(PASSAGE SHOWN Opens)
Overall 14 of 18 SNPs tested were associated with CLD (Table 3), with 11 having p values < 0.003. The SNPs with the strongest associations included HLA variants rs9277535 (1.28, 1.19–1.38), rs7770370 (1.23 1.14–1.32) and rs3077 (1.25, 1.16–1.36). SNPs rs9266816 near HLA-DPA3 (1.20, 1.12–1.29), rs7453920 near HLA-DQB2 (1.26, 1.11–1.42) and rs9276370 (1.23, 1.11–1.37) were also associated with CLD, as were non-classical HLA variants 1419881 near TCF19 (1.16, 1.08–1.24) and rs421446 near MIR219A1 (1.15, 1.07–1.24).

Among the 2069 HBsAg positive participants, rs652888 was the only SNP showing an association with CLD (n cases = 406; 1.73, 1.12–2.64) (Supplementary Table 8). In analyses of anti-HBc positive participants (n = 769 from the subset of 2000), only rs7453920 showed an association with HBsAg positivity (n = 49; 3.22, 1.35–9.62) (Supplementary Table 9).

Discussion

This large nationwide study of Chinese adults presents findings on both non-genetic and genetic risk factors associated with chronic HBV infection. While HBsAg prevalence was 3% in the overall cohort, this varied greatly by study site, with younger age, male sex, socioeconomic factors, alcohol intake and BMI strongly correlated with HBsAg positivity. We also replicated findings of existing GWAS for genetic variants previously associated with chronic HBV, and showed that several of these were additionally associated with risk of CLD. This is the largest population-based study in China to assess both non-genetic and genetic risk factors associated with chronic hepatitis B infection, highlighting the role that numerous risk factors may play in chronic hepatitis B infection.
(PASSAGE SHOWN Closes)
(DATA TO EXAMINE Opens)
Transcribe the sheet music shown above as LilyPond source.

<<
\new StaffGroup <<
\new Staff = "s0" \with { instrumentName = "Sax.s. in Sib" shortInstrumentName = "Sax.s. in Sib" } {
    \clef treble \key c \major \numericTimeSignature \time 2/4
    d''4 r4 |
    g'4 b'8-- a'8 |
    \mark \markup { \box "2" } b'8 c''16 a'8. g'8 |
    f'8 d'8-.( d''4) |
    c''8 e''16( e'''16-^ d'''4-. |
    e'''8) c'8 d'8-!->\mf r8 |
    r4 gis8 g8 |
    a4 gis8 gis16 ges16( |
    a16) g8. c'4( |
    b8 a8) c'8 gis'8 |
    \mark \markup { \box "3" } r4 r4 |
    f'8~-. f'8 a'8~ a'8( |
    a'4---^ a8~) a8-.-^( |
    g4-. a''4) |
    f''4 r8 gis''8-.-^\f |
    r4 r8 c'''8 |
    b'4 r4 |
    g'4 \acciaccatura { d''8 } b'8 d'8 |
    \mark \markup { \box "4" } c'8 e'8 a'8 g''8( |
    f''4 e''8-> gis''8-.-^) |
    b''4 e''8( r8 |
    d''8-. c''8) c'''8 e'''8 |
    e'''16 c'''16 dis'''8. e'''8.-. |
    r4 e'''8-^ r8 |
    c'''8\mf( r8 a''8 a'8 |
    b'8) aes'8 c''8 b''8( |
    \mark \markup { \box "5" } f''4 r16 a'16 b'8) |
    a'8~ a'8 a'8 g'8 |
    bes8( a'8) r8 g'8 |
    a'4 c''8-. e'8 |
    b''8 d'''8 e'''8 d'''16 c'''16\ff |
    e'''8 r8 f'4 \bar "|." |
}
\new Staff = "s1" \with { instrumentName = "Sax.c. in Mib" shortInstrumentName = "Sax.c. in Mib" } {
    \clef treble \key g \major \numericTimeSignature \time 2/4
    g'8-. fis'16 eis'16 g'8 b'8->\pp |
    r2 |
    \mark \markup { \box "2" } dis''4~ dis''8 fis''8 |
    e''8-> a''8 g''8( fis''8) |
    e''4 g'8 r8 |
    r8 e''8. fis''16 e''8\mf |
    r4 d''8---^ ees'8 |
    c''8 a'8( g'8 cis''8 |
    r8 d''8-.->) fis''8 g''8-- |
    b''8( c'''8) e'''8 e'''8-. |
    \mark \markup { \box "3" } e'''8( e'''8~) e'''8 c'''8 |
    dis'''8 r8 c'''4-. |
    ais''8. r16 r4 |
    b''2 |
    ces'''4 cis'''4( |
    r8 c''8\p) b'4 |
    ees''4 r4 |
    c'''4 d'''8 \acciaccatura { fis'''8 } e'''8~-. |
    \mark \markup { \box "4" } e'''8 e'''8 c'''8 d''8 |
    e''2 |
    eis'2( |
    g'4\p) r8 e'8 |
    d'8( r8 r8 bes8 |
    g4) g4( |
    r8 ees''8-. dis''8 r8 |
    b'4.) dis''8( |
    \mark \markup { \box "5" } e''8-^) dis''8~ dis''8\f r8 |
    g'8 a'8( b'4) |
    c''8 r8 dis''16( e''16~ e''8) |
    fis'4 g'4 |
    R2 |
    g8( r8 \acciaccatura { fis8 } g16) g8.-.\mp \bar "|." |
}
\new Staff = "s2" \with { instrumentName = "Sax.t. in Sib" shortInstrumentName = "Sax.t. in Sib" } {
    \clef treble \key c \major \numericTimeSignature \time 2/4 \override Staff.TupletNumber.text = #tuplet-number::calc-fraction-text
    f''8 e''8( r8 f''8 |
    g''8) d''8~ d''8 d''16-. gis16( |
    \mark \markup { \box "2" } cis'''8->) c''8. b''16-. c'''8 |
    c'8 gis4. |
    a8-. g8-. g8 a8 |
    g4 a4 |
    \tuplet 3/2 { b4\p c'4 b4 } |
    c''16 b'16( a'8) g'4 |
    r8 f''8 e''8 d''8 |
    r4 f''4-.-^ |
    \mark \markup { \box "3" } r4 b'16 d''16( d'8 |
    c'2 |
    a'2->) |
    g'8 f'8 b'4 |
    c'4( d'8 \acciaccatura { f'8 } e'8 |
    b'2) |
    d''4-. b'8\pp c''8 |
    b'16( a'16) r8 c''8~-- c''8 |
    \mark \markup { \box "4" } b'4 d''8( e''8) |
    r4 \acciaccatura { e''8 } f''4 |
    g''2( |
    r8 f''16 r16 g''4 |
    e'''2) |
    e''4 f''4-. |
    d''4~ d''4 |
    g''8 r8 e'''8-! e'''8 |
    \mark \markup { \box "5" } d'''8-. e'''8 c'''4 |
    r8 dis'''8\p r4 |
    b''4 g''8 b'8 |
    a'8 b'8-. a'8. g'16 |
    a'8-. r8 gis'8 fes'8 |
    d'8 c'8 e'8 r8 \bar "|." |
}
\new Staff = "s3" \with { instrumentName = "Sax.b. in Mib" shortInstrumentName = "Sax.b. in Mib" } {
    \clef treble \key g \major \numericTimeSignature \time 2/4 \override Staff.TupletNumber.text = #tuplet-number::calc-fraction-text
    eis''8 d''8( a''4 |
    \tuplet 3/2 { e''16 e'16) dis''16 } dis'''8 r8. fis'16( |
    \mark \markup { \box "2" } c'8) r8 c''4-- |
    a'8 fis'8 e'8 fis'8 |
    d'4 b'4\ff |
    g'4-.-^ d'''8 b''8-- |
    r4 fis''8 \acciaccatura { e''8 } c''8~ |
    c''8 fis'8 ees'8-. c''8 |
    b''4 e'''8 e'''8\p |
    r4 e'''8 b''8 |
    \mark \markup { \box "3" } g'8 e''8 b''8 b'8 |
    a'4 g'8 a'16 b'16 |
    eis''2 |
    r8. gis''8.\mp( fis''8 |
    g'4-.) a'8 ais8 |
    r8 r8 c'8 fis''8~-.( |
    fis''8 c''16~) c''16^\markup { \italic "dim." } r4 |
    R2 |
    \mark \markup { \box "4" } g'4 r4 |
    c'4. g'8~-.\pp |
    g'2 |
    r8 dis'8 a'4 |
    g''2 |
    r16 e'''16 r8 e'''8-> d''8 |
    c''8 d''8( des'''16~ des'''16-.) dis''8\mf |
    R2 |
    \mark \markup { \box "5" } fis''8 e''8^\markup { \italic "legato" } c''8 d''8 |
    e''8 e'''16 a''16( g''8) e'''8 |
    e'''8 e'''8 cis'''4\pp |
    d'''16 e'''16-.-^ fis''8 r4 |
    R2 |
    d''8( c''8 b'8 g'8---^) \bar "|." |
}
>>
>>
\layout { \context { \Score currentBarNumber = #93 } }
(DATA TO EXAMINE Closes)
(REQUIRED ACTION)
Retype the entire passage on hepatitis B risk factors, word for word. The listing isn't needed.

(EXERCISE SOLUTION)
Overall 14 of 18 SNPs tested were associated with CLD (Table 3), with 11 having p values < 0.003. The SNPs with the strongest associations included HLA variants rs9277535 (1.28, 1.19–1.38), rs7770370 (1.23 1.14–1.32) and rs3077 (1.25, 1.16–1.36). SNPs rs9266816 near HLA-DPA3 (1.20, 1.12–1.29), rs7453920 near HLA-DQB2 (1.26, 1.11–1.42) and rs9276370 (1.23, 1.11–1.37) were also associated with CLD, as were non-classical HLA variants 1419881 near TCF19 (1.16, 1.08–1.24) and rs421446 near MIR219A1 (1.15, 1.07–1.24).

Among the 2069 HBsAg positive participants, rs652888 was the only SNP showing an association with CLD (n cases = 406; 1.73, 1.12–2.64) (Supplementary Table 8). In analyses of anti-HBc positive participants (n = 769 from the subset of 2000), only rs7453920 showed an association with HBsAg positivity (n = 49; 3.22, 1.35–9.62) (Supplementary Table 9).

Discussion

This large nationwide study of Chinese adults presents findings on both non-genetic and genetic risk factors associated with chronic HBV infection. While HBsAg prevalence was 3% in the overall cohort, this varied greatly by study site, with younger age, male sex, socioeconomic factors, alcohol intake and BMI strongly correlated with HBsAg positivity. We also replicated findings of existing GWAS for genetic variants previously associated with chronic HBV, and showed that several of these were additionally associated with risk of CLD. This is the largest population-based study in China to assess both non-genetic and genetic risk factors associated with chronic hepatitis B infection, highlighting the role that numerous risk factors may play in chronic hepatitis B infection.